Task material section start

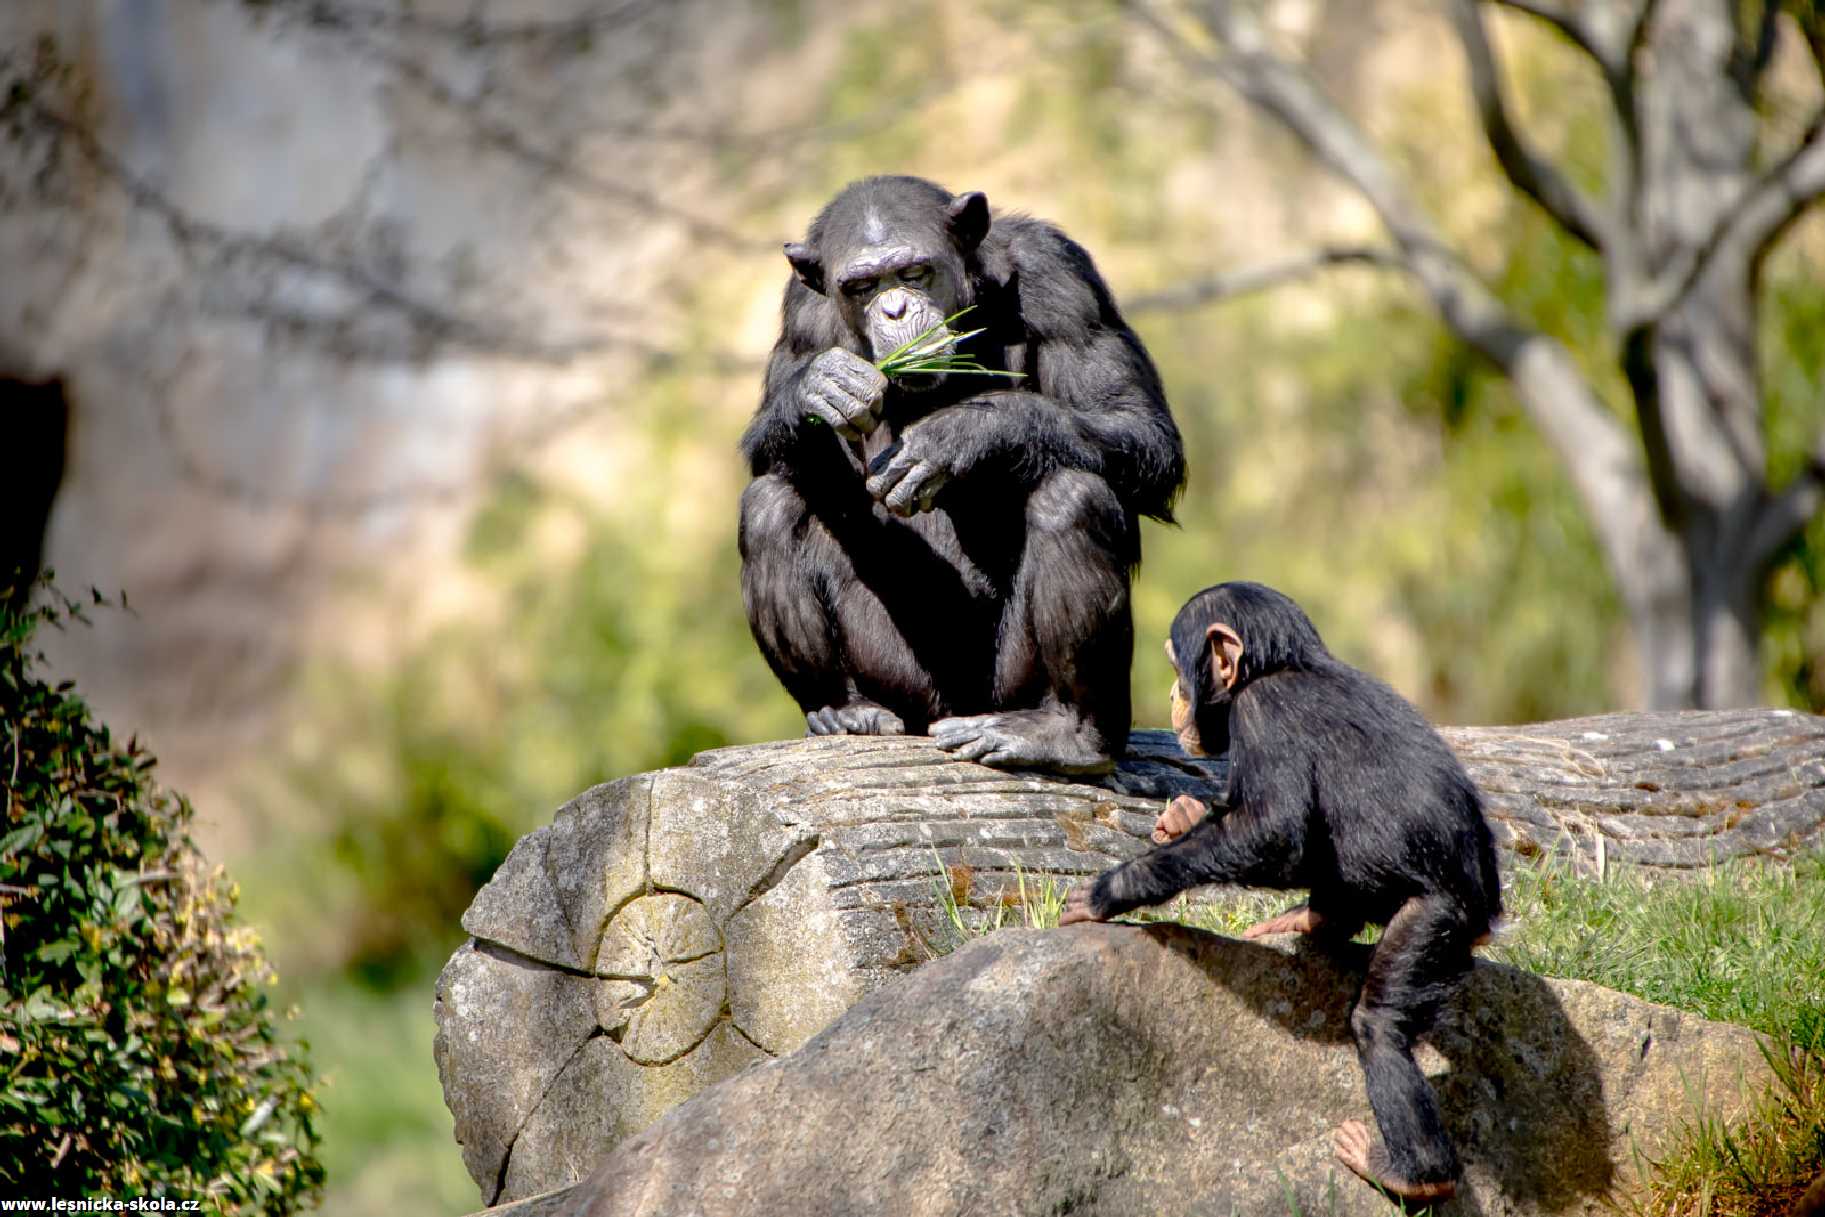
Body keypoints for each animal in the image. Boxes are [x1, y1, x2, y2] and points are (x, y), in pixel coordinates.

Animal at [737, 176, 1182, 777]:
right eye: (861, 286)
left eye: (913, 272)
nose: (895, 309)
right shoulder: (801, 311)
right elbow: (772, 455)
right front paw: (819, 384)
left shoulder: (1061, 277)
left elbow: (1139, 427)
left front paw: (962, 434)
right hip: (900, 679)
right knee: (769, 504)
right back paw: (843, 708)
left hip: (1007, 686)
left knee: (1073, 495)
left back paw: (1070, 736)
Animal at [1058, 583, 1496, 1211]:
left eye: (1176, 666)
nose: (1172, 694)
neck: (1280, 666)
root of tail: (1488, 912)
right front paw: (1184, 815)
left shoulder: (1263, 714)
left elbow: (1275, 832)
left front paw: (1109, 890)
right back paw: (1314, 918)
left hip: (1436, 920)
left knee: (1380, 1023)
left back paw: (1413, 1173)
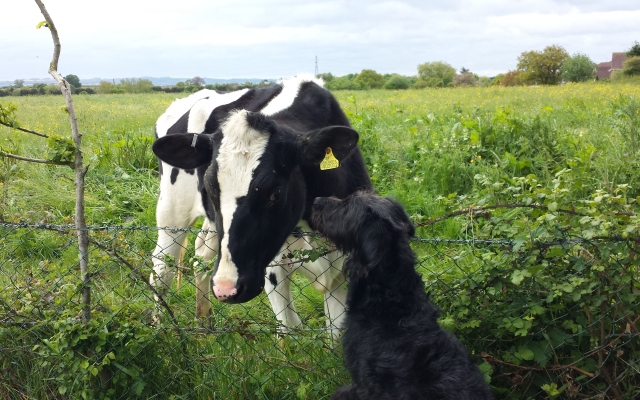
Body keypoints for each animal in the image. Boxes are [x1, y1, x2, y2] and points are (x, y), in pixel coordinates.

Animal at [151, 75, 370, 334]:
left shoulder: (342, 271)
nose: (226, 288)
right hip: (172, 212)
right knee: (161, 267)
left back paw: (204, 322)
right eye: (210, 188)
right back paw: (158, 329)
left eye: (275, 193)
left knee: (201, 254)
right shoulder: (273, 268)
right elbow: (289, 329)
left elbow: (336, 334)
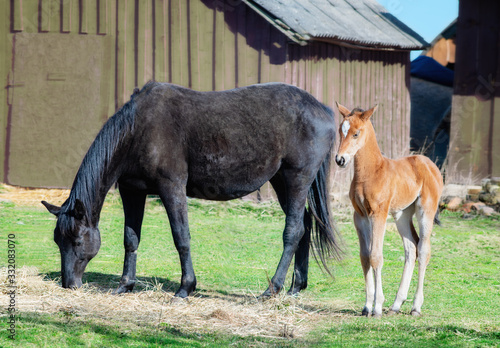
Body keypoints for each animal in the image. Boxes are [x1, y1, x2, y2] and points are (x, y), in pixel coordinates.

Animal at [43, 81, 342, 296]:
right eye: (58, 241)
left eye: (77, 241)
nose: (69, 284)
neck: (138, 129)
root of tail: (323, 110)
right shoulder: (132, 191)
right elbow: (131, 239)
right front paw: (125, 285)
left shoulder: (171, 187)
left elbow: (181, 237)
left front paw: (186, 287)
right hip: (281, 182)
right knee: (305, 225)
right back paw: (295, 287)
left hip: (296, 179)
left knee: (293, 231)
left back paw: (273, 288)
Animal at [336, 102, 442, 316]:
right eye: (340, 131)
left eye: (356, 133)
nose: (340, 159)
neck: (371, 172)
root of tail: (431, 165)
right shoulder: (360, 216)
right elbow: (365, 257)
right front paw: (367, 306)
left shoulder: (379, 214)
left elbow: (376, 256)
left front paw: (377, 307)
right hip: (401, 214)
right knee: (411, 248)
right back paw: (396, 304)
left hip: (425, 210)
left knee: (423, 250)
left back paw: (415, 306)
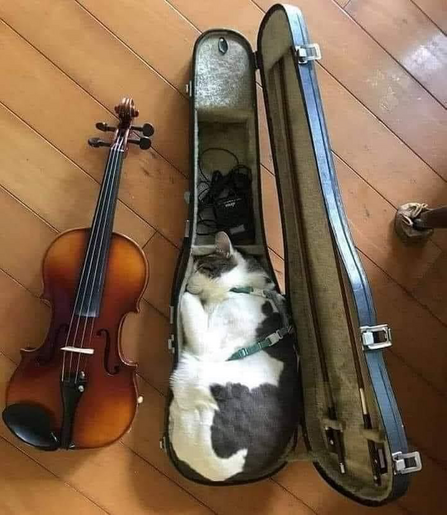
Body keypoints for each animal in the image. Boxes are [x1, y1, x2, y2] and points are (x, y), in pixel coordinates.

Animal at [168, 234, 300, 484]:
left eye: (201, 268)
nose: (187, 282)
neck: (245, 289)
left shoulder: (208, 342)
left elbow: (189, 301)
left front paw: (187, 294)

Task material section end
Task material section start

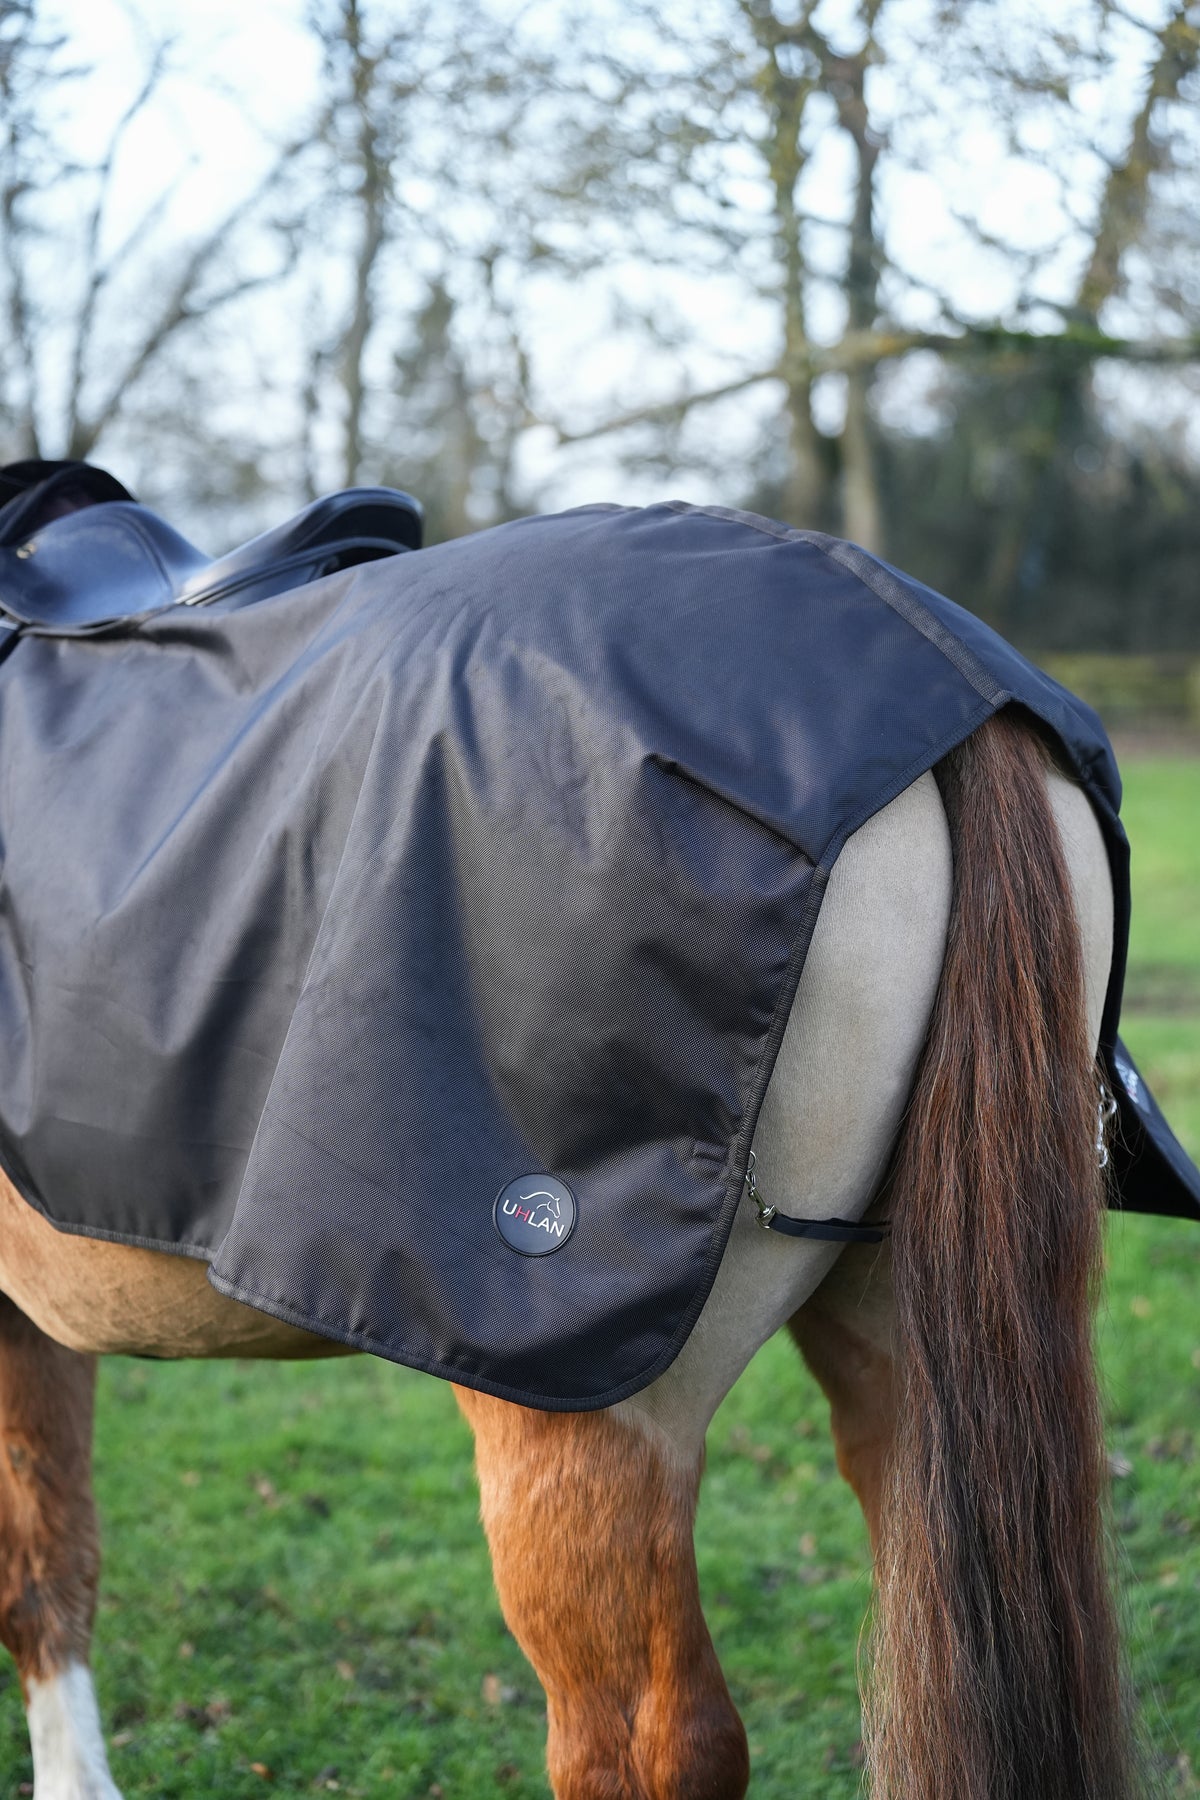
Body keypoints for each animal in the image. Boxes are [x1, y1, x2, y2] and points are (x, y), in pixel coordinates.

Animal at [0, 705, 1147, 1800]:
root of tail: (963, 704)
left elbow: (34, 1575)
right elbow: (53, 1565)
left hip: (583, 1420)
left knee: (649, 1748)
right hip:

Task material section end

Look above for the line holding "left elbow: (1275, 832)" and output everything from it down to the line holding "left elbow: (336, 334)", both ends included, exactly and without images.

left elbow: (1275, 832)
left front paw: (1109, 890)
right back paw: (1314, 918)
left hip: (1436, 920)
left knee: (1380, 1023)
left back paw: (1413, 1173)
Body keypoints for each animal in the image. Boxes are [x1, y1, x2, y2] and points are (x, y), in pixel coordinates.

Animal at [151, 75, 370, 334]:
left shoulder: (342, 271)
nose: (226, 288)
right hip: (172, 212)
right knee: (161, 267)
left back paw: (204, 322)
right eye: (210, 188)
right back paw: (158, 329)
left eye: (275, 193)
left knee: (201, 254)
right shoulder: (273, 268)
right elbow: (289, 329)
left elbow: (336, 334)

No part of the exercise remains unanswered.